***** Data provided

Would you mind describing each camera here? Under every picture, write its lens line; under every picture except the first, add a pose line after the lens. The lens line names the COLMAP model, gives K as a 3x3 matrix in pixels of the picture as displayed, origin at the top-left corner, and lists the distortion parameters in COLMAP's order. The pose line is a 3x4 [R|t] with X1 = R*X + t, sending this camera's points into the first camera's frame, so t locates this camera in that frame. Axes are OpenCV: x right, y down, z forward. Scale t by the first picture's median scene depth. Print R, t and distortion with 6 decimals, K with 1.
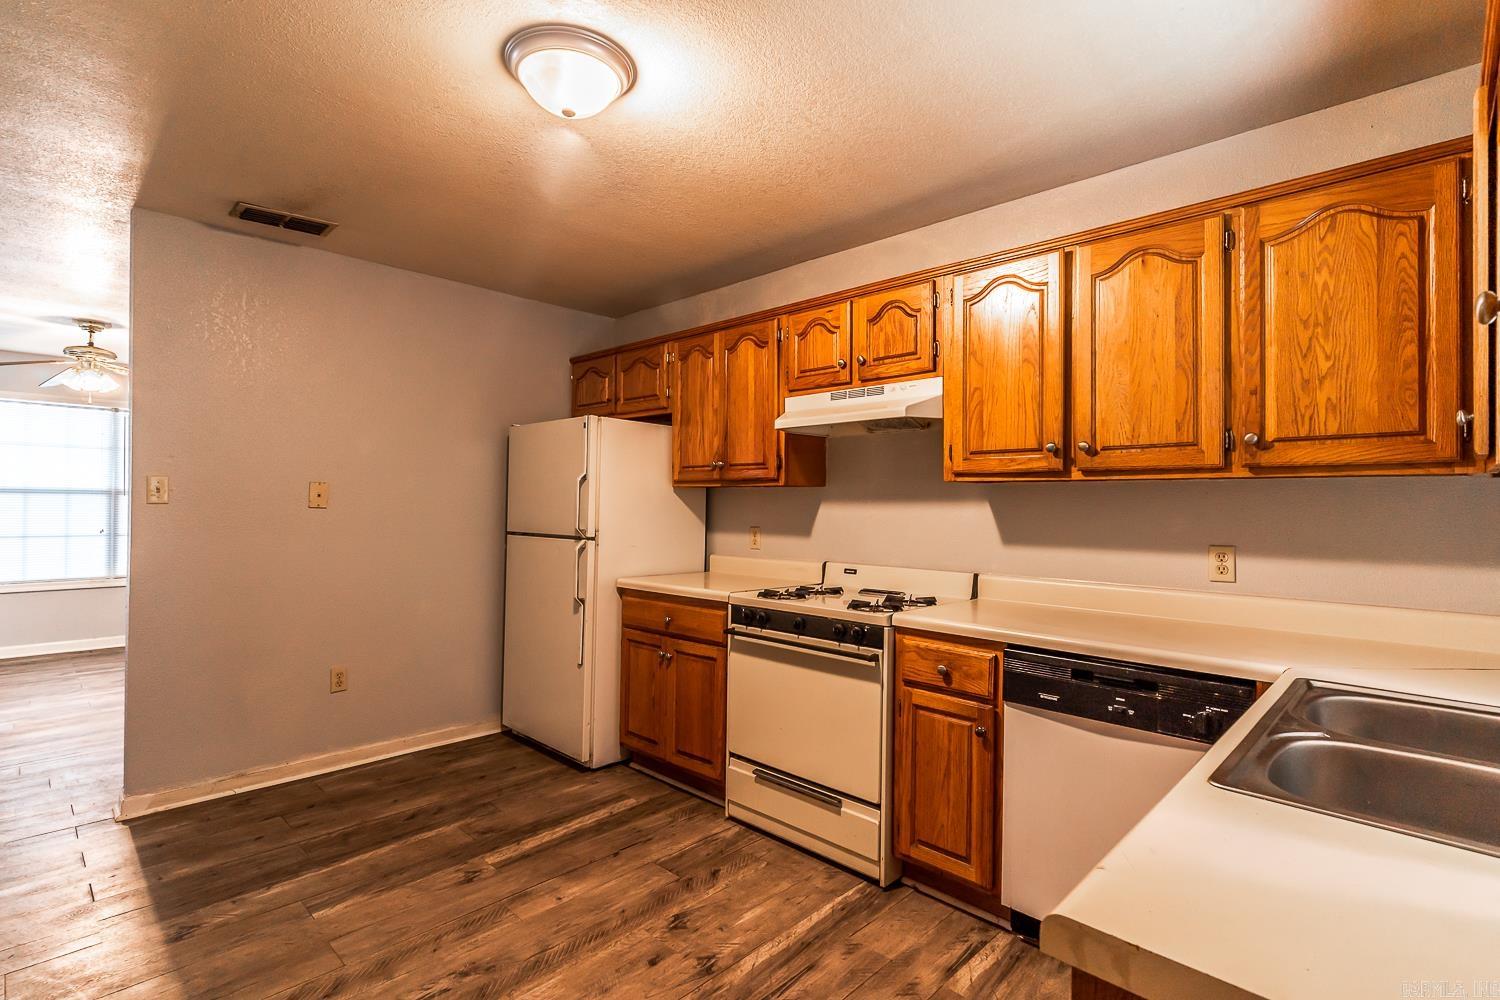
lens RADIAL K [[714.7, 0, 750.0], [0, 714.7, 500.0], [0, 0, 1]] dist [-0.000660, -0.000743]
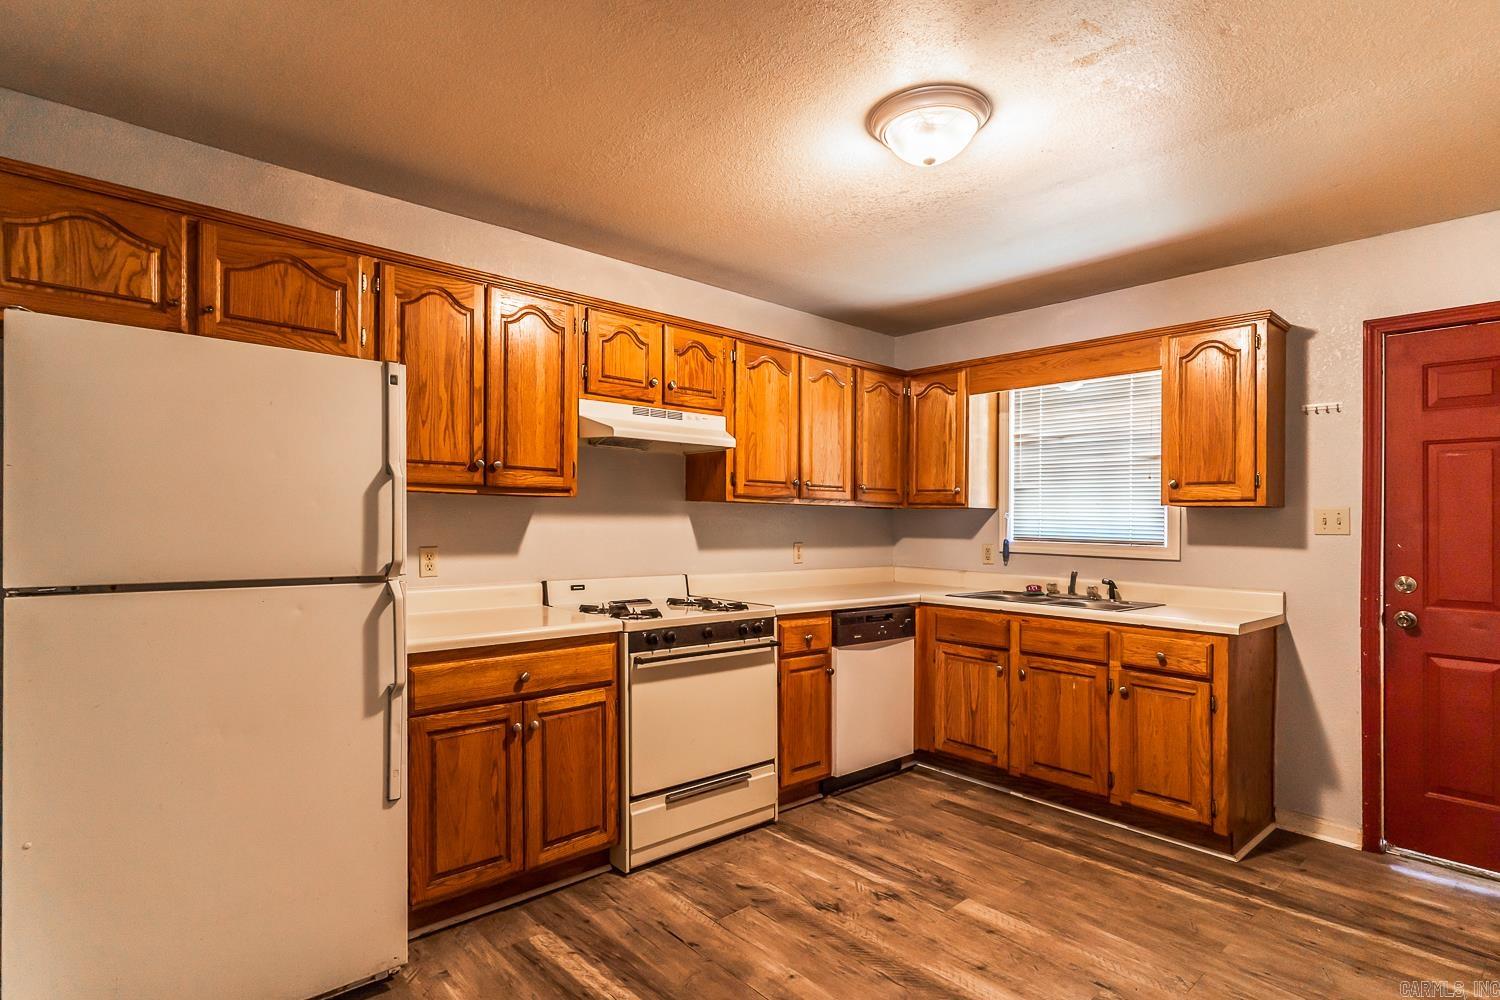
lens RADIAL K [[754.2, 0, 716.4], [0, 754.2, 509.4], [0, 0, 1]] dist [0.000052, -0.000193]
pose [[0.091904, 0.007650, 0.995738, -1.056062], [-0.021114, 0.999761, -0.005732, -0.003489], [-0.995544, -0.020497, 0.092044, 0.900328]]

**********

_Your goal_.
Skipping the images, write out the whole listing exactly.

_Answer box_.
Would you mind describing each camera here? Under every picture, write its lens line; under every picture except the first, add a pose line after the lens. The lens line names the COLMAP model, gives K as a 3x3 matrix in pixels of the picture as displayed, origin at the top-left corner, and lists the distortion parameters in COLMAP's order. The pose line is a 3x4 [R|t] with X1 = R*X + t, sending this camera's points into the first camera's frame, so t locates this camera in that frame. Axes are OpenCV: x right, y down, z forward. Scale t by the first picture's median scene depth. Print R, t and distortion with 6 decimals, K with 1.
lens RADIAL K [[714.7, 0, 750.0], [0, 714.7, 500.0], [0, 0, 1]] dist [-0.000660, -0.000743]
lens RADIAL K [[754.2, 0, 716.4], [0, 754.2, 509.4], [0, 0, 1]] dist [0.000052, -0.000193]
pose [[0.091904, 0.007650, 0.995738, -1.056062], [-0.021114, 0.999761, -0.005732, -0.003489], [-0.995544, -0.020497, 0.092044, 0.900328]]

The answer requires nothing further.